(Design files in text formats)
»»
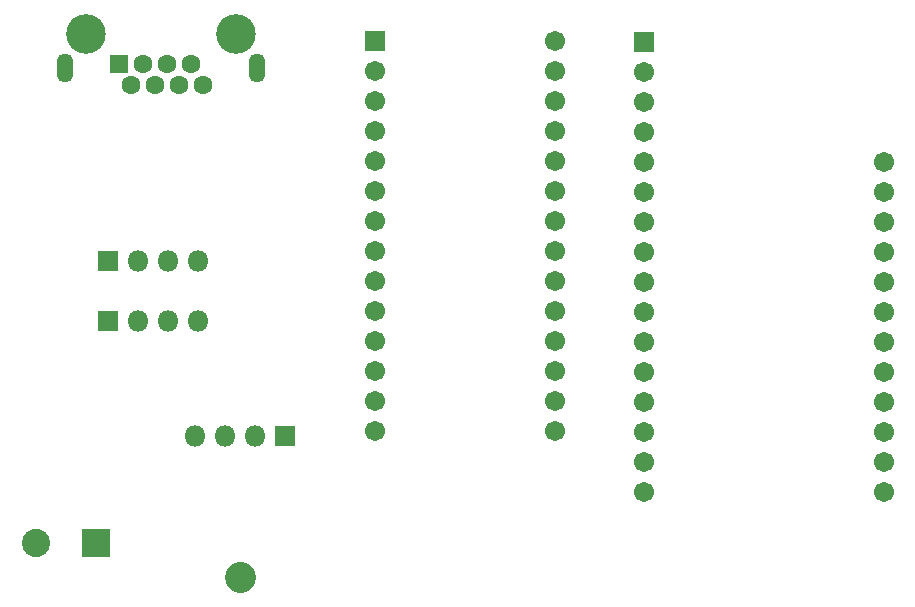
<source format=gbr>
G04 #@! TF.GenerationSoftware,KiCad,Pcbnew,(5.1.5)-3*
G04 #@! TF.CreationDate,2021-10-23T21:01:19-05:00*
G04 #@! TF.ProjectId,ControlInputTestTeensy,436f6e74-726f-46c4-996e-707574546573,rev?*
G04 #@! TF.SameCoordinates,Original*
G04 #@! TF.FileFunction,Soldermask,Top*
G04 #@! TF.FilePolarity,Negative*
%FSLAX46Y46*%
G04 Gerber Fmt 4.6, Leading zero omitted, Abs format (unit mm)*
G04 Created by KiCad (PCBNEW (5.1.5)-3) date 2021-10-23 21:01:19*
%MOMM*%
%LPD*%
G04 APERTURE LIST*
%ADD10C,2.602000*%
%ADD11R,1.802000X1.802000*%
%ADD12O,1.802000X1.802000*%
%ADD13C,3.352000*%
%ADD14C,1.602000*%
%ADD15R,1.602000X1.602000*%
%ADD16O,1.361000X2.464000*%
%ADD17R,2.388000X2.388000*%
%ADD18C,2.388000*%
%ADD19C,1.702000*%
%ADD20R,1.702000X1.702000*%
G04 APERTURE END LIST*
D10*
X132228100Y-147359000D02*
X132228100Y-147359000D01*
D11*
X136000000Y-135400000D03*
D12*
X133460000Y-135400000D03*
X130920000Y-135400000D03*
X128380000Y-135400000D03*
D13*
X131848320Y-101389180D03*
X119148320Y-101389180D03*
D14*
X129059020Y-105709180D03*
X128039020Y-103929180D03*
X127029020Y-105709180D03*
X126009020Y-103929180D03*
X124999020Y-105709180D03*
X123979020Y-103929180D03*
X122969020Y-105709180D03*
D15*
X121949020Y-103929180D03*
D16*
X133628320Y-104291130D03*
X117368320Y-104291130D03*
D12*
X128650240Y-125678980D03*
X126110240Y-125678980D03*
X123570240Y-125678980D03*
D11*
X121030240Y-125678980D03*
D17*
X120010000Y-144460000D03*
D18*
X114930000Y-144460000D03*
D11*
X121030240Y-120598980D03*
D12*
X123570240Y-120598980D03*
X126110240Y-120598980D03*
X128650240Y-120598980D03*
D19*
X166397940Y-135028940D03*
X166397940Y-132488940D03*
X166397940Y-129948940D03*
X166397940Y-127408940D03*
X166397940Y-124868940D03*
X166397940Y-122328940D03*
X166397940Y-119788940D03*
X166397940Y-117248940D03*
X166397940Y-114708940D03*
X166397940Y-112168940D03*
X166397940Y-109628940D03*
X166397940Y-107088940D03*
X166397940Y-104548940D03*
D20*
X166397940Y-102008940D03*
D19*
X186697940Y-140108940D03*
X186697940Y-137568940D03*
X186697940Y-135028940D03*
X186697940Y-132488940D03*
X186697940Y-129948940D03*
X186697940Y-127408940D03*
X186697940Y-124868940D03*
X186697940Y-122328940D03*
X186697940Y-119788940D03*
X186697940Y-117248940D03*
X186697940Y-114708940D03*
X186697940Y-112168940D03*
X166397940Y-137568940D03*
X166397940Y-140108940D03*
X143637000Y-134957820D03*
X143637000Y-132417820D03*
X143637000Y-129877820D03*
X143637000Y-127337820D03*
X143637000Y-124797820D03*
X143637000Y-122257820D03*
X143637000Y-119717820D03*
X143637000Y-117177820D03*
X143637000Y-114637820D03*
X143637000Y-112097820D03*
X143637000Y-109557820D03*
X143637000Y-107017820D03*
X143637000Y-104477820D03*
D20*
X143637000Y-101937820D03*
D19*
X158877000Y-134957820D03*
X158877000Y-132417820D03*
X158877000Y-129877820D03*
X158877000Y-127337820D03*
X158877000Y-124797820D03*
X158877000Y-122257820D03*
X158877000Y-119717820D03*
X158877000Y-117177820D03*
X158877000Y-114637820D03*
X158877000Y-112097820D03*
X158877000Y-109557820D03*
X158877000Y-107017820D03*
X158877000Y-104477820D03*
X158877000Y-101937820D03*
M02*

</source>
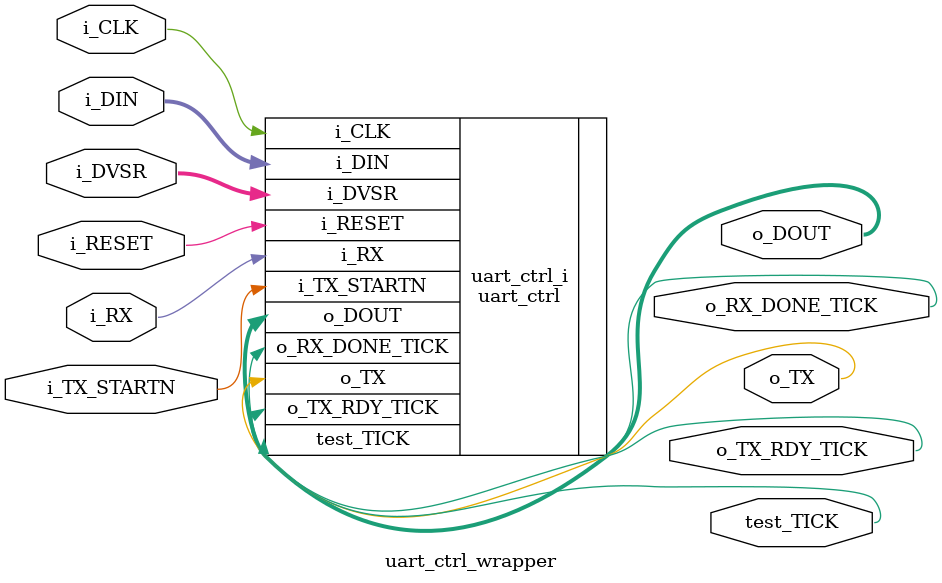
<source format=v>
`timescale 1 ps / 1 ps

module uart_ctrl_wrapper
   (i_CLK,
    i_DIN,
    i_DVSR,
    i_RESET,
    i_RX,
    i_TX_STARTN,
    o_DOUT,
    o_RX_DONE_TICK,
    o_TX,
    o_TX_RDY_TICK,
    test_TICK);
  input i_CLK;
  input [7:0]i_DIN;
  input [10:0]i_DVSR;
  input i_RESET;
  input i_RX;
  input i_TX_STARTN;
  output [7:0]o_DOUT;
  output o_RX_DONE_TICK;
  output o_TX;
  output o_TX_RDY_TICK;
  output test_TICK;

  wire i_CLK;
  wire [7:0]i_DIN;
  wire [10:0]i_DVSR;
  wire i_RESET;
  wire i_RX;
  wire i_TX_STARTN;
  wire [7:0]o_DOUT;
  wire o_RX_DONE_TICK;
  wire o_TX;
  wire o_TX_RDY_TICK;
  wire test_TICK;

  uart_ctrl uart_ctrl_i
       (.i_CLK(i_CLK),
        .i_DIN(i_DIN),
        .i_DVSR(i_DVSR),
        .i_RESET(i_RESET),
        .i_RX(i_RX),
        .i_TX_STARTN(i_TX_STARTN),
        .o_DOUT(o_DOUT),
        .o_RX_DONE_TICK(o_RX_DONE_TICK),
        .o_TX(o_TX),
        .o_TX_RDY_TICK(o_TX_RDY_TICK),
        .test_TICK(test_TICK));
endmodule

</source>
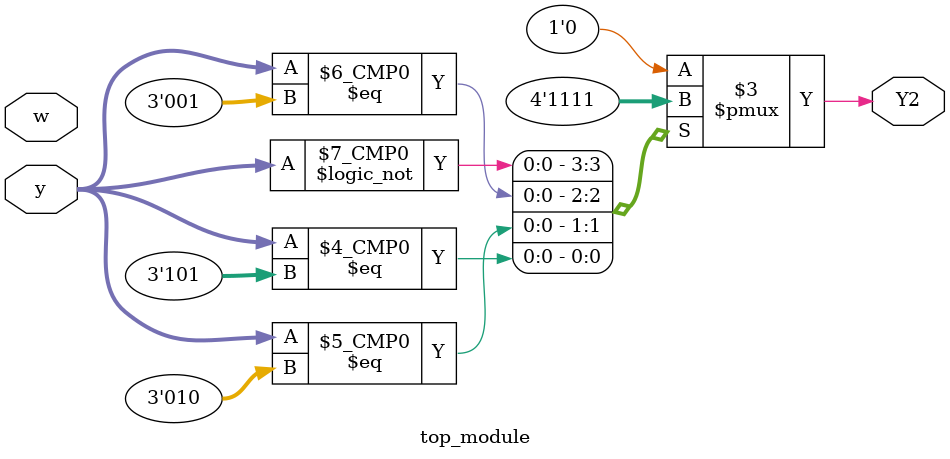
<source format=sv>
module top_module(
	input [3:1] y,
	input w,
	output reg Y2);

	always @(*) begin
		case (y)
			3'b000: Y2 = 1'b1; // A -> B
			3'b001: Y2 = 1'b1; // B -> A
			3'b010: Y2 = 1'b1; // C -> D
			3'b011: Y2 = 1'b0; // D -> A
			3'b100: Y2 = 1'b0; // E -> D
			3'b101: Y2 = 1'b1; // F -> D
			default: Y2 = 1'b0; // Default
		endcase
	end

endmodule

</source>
««
* Your instructions:
Retype the records in full, exactly as given, and omit the pictures.

* Exercise output:
<source format=gbr>
G04 #@! TF.GenerationSoftware,KiCad,Pcbnew,(5.1.5)-3*
G04 #@! TF.CreationDate,2021-10-23T21:01:19-05:00*
G04 #@! TF.ProjectId,ControlInputTestTeensy,436f6e74-726f-46c4-996e-707574546573,rev?*
G04 #@! TF.SameCoordinates,Original*
G04 #@! TF.FileFunction,Soldermask,Top*
G04 #@! TF.FilePolarity,Negative*
%FSLAX46Y46*%
G04 Gerber Fmt 4.6, Leading zero omitted, Abs format (unit mm)*
G04 Created by KiCad (PCBNEW (5.1.5)-3) date 2021-10-23 21:01:19*
%MOMM*%
%LPD*%
G04 APERTURE LIST*
%ADD10C,2.602000*%
%ADD11R,1.802000X1.802000*%
%ADD12O,1.802000X1.802000*%
%ADD13C,3.352000*%
%ADD14C,1.602000*%
%ADD15R,1.602000X1.602000*%
%ADD16O,1.361000X2.464000*%
%ADD17R,2.388000X2.388000*%
%ADD18C,2.388000*%
%ADD19C,1.702000*%
%ADD20R,1.702000X1.702000*%
G04 APERTURE END LIST*
D10*
X132228100Y-147359000D02*
X132228100Y-147359000D01*
D11*
X136000000Y-135400000D03*
D12*
X133460000Y-135400000D03*
X130920000Y-135400000D03*
X128380000Y-135400000D03*
D13*
X131848320Y-101389180D03*
X119148320Y-101389180D03*
D14*
X129059020Y-105709180D03*
X128039020Y-103929180D03*
X127029020Y-105709180D03*
X126009020Y-103929180D03*
X124999020Y-105709180D03*
X123979020Y-103929180D03*
X122969020Y-105709180D03*
D15*
X121949020Y-103929180D03*
D16*
X133628320Y-104291130D03*
X117368320Y-104291130D03*
D12*
X128650240Y-125678980D03*
X126110240Y-125678980D03*
X123570240Y-125678980D03*
D11*
X121030240Y-125678980D03*
D17*
X120010000Y-144460000D03*
D18*
X114930000Y-144460000D03*
D11*
X121030240Y-120598980D03*
D12*
X123570240Y-120598980D03*
X126110240Y-120598980D03*
X128650240Y-120598980D03*
D19*
X166397940Y-135028940D03*
X166397940Y-132488940D03*
X166397940Y-129948940D03*
X166397940Y-127408940D03*
X166397940Y-124868940D03*
X166397940Y-122328940D03*
X166397940Y-119788940D03*
X166397940Y-117248940D03*
X166397940Y-114708940D03*
X166397940Y-112168940D03*
X166397940Y-109628940D03*
X166397940Y-107088940D03*
X166397940Y-104548940D03*
D20*
X166397940Y-102008940D03*
D19*
X186697940Y-140108940D03*
X186697940Y-137568940D03*
X186697940Y-135028940D03*
X186697940Y-132488940D03*
X186697940Y-129948940D03*
X186697940Y-127408940D03*
X186697940Y-124868940D03*
X186697940Y-122328940D03*
X186697940Y-119788940D03*
X186697940Y-117248940D03*
X186697940Y-114708940D03*
X186697940Y-112168940D03*
X166397940Y-137568940D03*
X166397940Y-140108940D03*
X143637000Y-134957820D03*
X143637000Y-132417820D03*
X143637000Y-129877820D03*
X143637000Y-127337820D03*
X143637000Y-124797820D03*
X143637000Y-122257820D03*
X143637000Y-119717820D03*
X143637000Y-117177820D03*
X143637000Y-114637820D03*
X143637000Y-112097820D03*
X143637000Y-109557820D03*
X143637000Y-107017820D03*
X143637000Y-104477820D03*
D20*
X143637000Y-101937820D03*
D19*
X158877000Y-134957820D03*
X158877000Y-132417820D03*
X158877000Y-129877820D03*
X158877000Y-127337820D03*
X158877000Y-124797820D03*
X158877000Y-122257820D03*
X158877000Y-119717820D03*
X158877000Y-117177820D03*
X158877000Y-114637820D03*
X158877000Y-112097820D03*
X158877000Y-109557820D03*
X158877000Y-107017820D03*
X158877000Y-104477820D03*
X158877000Y-101937820D03*
M02*

</source>
<source format=v>
`timescale 1 ps / 1 ps

module uart_ctrl_wrapper
   (i_CLK,
    i_DIN,
    i_DVSR,
    i_RESET,
    i_RX,
    i_TX_STARTN,
    o_DOUT,
    o_RX_DONE_TICK,
    o_TX,
    o_TX_RDY_TICK,
    test_TICK);
  input i_CLK;
  input [7:0]i_DIN;
  input [10:0]i_DVSR;
  input i_RESET;
  input i_RX;
  input i_TX_STARTN;
  output [7:0]o_DOUT;
  output o_RX_DONE_TICK;
  output o_TX;
  output o_TX_RDY_TICK;
  output test_TICK;

  wire i_CLK;
  wire [7:0]i_DIN;
  wire [10:0]i_DVSR;
  wire i_RESET;
  wire i_RX;
  wire i_TX_STARTN;
  wire [7:0]o_DOUT;
  wire o_RX_DONE_TICK;
  wire o_TX;
  wire o_TX_RDY_TICK;
  wire test_TICK;

  uart_ctrl uart_ctrl_i
       (.i_CLK(i_CLK),
        .i_DIN(i_DIN),
        .i_DVSR(i_DVSR),
        .i_RESET(i_RESET),
        .i_RX(i_RX),
        .i_TX_STARTN(i_TX_STARTN),
        .o_DOUT(o_DOUT),
        .o_RX_DONE_TICK(o_RX_DONE_TICK),
        .o_TX(o_TX),
        .o_TX_RDY_TICK(o_TX_RDY_TICK),
        .test_TICK(test_TICK));
endmodule

</source>
<source format=sv>
module top_module(
	input [3:1] y,
	input w,
	output reg Y2);

	always @(*) begin
		case (y)
			3'b000: Y2 = 1'b1; // A -> B
			3'b001: Y2 = 1'b1; // B -> A
			3'b010: Y2 = 1'b1; // C -> D
			3'b011: Y2 = 1'b0; // D -> A
			3'b100: Y2 = 1'b0; // E -> D
			3'b101: Y2 = 1'b1; // F -> D
			default: Y2 = 1'b0; // Default
		endcase
	end

endmodule

</source>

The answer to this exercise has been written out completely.